The IDF-weighted precision and recall formulas are:

[
P_{idf} = \frac{\sum_j \text{IDF}(c_j) \cdot \text{max_sim}(c_j)}{\sum_j \text{IDF}(c_j)}
]

[
R_{idf} = \frac{\sum_i \text{IDF}(r_i) \cdot \text{max_sim}(r_i)}{\sum_i \text{IDF}(r_i)}
]

The F1 score is then computed using these weighted values. This method often produces a more accurate measure of semantic similarity.

Practical Example of BERTScore

Let’s look at a simple example:

Reference Sentence: “The cat is sitting on the mat.”
Candidate Sentence: “A cat sits on a mat.”

  1. Each word is converted into embeddings.
  2. Cosine similarity is calculated between all word pairs.
  3. Maximal similarities are selected for candidate and reference words.
  4. Precision and recall are computed, showing how much the candidate overlaps with the reference.
  5. The F1 score gives a final BERTScore around 0.92, reflecting strong semantic similarity despite small word differences.

This example illustrates why BERTScore is more effective than traditional metrics, which might penalize differences like “sitting” vs. “sits.”

Why BERTScore is Important

Semantic Understanding

BERTScore captures meaning, not just exact words.
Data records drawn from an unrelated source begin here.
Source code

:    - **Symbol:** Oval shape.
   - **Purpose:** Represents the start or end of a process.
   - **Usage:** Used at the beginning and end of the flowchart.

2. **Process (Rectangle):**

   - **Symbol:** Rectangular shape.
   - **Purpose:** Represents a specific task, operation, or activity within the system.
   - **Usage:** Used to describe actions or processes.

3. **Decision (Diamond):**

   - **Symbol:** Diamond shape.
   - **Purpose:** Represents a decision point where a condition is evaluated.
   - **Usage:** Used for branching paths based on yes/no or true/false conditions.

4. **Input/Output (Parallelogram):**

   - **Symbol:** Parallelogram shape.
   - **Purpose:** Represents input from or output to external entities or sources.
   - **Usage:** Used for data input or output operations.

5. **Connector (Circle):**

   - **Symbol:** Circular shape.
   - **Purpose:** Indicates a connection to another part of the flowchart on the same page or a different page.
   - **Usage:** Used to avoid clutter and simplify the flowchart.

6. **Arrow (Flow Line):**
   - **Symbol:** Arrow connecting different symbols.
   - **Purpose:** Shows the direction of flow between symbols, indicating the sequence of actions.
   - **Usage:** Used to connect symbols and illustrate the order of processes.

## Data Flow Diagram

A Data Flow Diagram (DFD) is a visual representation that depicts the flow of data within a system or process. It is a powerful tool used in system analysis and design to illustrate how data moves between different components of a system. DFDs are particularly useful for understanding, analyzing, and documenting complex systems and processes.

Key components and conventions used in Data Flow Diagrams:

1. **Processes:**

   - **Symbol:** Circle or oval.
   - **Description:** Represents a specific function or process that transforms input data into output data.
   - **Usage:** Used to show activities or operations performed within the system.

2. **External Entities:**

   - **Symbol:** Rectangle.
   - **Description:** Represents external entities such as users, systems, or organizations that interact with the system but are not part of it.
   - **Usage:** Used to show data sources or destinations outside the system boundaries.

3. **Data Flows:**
This is essential for applications like summarization or machine translation, where wording can vary widely but meaning should remain intact.

Flexibility Across Languages

Because BERT and its multilingual variants understand contextual embeddings, BERTScore works for multiple languages, making it a universal metric for text evaluation.

Alignment With Human Judgment

Studies have shown that BERTScore correlates better with human judgment than traditional metrics, giving developers a more reliable tool for evaluating text quality.

Tips for Using BERTScore Effectively

Choose the Right Model

Using a pre-trained BERT variant suitable for your language or domain can significantly improve score accuracy.

Consider IDF Weighting

For longer texts, IDF weighting can prevent common words from skewing results and emphasize meaningful terms.

Combine With Other Metrics

While BERTScore is powerful, combining it with traditional metrics like BLEU or ROUGE can provide a more comprehensive evaluation.

FAQ About BERTScore

1. What does BERTScore measure?
BERTScore measures the semantic similarity between a candidate and reference sentence using contextual word embeddings.

2. How is BERTScore calculated mathematically?
It’s calculated using word embeddings, cosine similarity, maximal matching, and precision, recall, and F1 formulas, optionally weighted by IDF.

3. Is BERTScore better than BLEU?
Yes, because BERTScore focuses on meaning rather than exact word matches, making it more aligned with human judgment.

4. Can BERTScore be used for languages other than English?
Absolutely. Multilingual BERT models allow BERTScore to evaluate text similarity in many languages.

5. Does BERTScore require long texts to be accurate?
No, it works for both short and long texts, though IDF weighting improves accuracy for longer sentences or documents.